Um canalha ( voyou) que lia Platão, é o epíteto que o historiador inglês Simon Sebag Montefiore , encontra para classificar o ditador russo. Simon, que acedeu aos arquivos russos, recentemente, com autorização da administração Putin, faz um retrato interessante do antigo ditador e um paralelo com Putin:

Estaline foi seminarista e foi no Seminário que aprendeu os métodos que usou depois no exercício do poder político: vigilância, controlo psicológico, perseguição. E foi na escola religiosa que aprendeu a evitar e contornar os efeitos desse exercício de repressão, através da clandestinidade, adquirindo ao mesmo tempo o gosto da conspiração e do segredo. Toda uma escola que o partido comunista conhece muito bem.

Quando ainda nem tinha 30 anos, Estaline tinha já organizado numerosos assassinatos políticos. A prática não desapareceu de todo…e penso em Alexandre Livitnenko, envenenado o ano passado, ou na jornalista de investigação Anna Politkoskaia. Tudo isso, a meu ver, germina já, na juventude de Estaline, desde a primeira metade do séc. XX. E penso que daqui a dez anos, a historiografia russa evocará “ o grande Estaline”.Haverá eleições, claro, mas o poder controlará todos os media e o desenrolar dos escrutínios. O Estado será forte e apreciado de toda a gente enquanto as cotações do petróleo e do gaz continuarem a subir. Os serviços de informação, mesmo no tempo de Beria e Andropov, nunca foram tão poderosos como hoje.

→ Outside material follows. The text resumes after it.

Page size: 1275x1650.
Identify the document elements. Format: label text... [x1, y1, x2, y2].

Apesar de todo este historial, conhecido do mundo, na Rússia, o culto de Estaline não acabou. E não importa sequer o perfil psicológico ou os efeitos historicamente comprovados da sua acção política e pessoal.

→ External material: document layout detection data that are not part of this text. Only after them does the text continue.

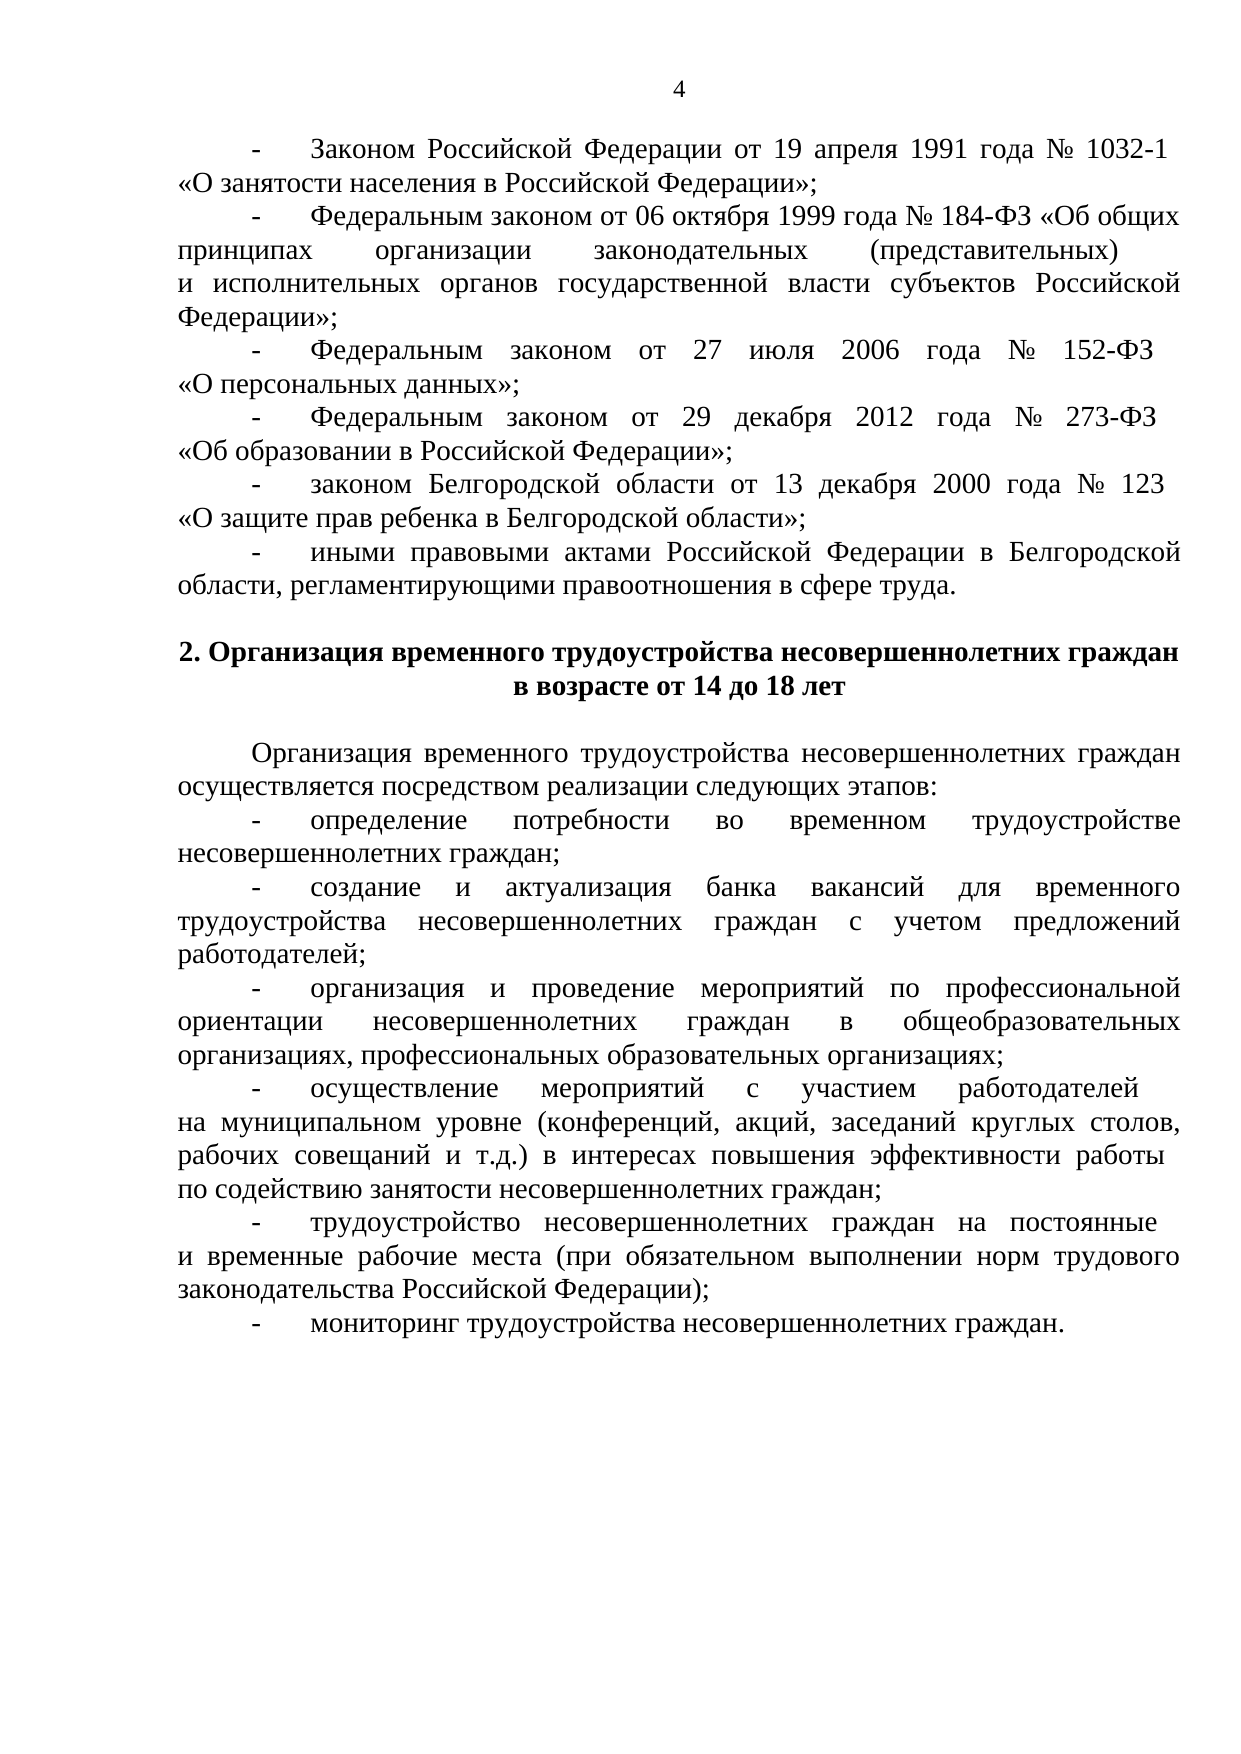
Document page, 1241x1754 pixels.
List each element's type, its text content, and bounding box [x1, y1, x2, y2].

text - законом Белгородской области от 13 декабря 2000 года № 123 «О защите прав ребенка в Белгородской области»; [177, 467, 1181, 534]
text - организация и проведение мероприятий по профессиональной ориентации несовершеннолетних граждан в общеобразовательных организациях, профессиональных образовательных организациях; [177, 970, 1181, 1070]
text - иными правовыми актами Российской Федерации в Белгородской области, регламентирующими правоотношения в сфере труда. [177, 534, 1181, 601]
text 2. Организация временного трудоустройства несовершеннолетних граждан в возрасте от 14 до 18 лет [177, 634, 1181, 701]
text - Законом Российской Федерации от 19 апреля 1991 года № 1032-1 «О занятости населения в Российской Федерации»; [177, 131, 1181, 198]
text - создание и актуализация банка вакансий для временного трудоустройства несовершеннолетних граждан с учетом предложений работодателей; [177, 869, 1181, 970]
text - осуществление мероприятий с участием работодателей на муниципальном уровне (конференций, акций, заседаний круглых столов, рабочих совещаний и т.д.) в интересах повышения эффективности работы по содействию занятости несовершеннолетних граждан; [177, 1070, 1181, 1204]
text - Федеральным законом от 27 июля 2006 года № 152-ФЗ «О персональных данных»; [177, 332, 1181, 399]
text - определение потребности во временном трудоустройстве несовершеннолетних граждан; [177, 802, 1181, 869]
text - Федеральным законом от 06 октября 1999 года № 184-ФЗ «Об общих принципах организации законодательных (представительных) и исполнительных органов государственной власти субъектов Российской Федерации»; [177, 198, 1181, 332]
text - Федеральным законом от 29 декабря 2012 года № 273-ФЗ «Об образовании в Российской Федерации»; [177, 399, 1181, 467]
text - мониторинг трудоустройства несовершеннолетних граждан. [177, 1305, 1181, 1339]
text - трудоустройство несовершеннолетних граждан на постоянные и временные рабочие места (при обязательном выполнении норм трудового законодательства Российской Федерации); [177, 1204, 1181, 1305]
text Организация временного трудоустройства несовершеннолетних граждан осуществляется посредством реализации следующих этапов: [177, 735, 1181, 802]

A tradição e as raízes de um povo, residem no passado e é a esse passado que os russos pretendem ligar, quando precisam de uma identidade. Quem não perceber isto, se calhar não entende Putin. Ou, pior ainda, ao aceitarem este método de governar, imitando-lhe os tiques, mesmo com as devidas distâncias, pretendem apenas uma democracia de pacotilha e de fachada onde sobreleva a propaganda e o autoritarismo, justificado por maiorias absolutas e o carácter particular de quem manda.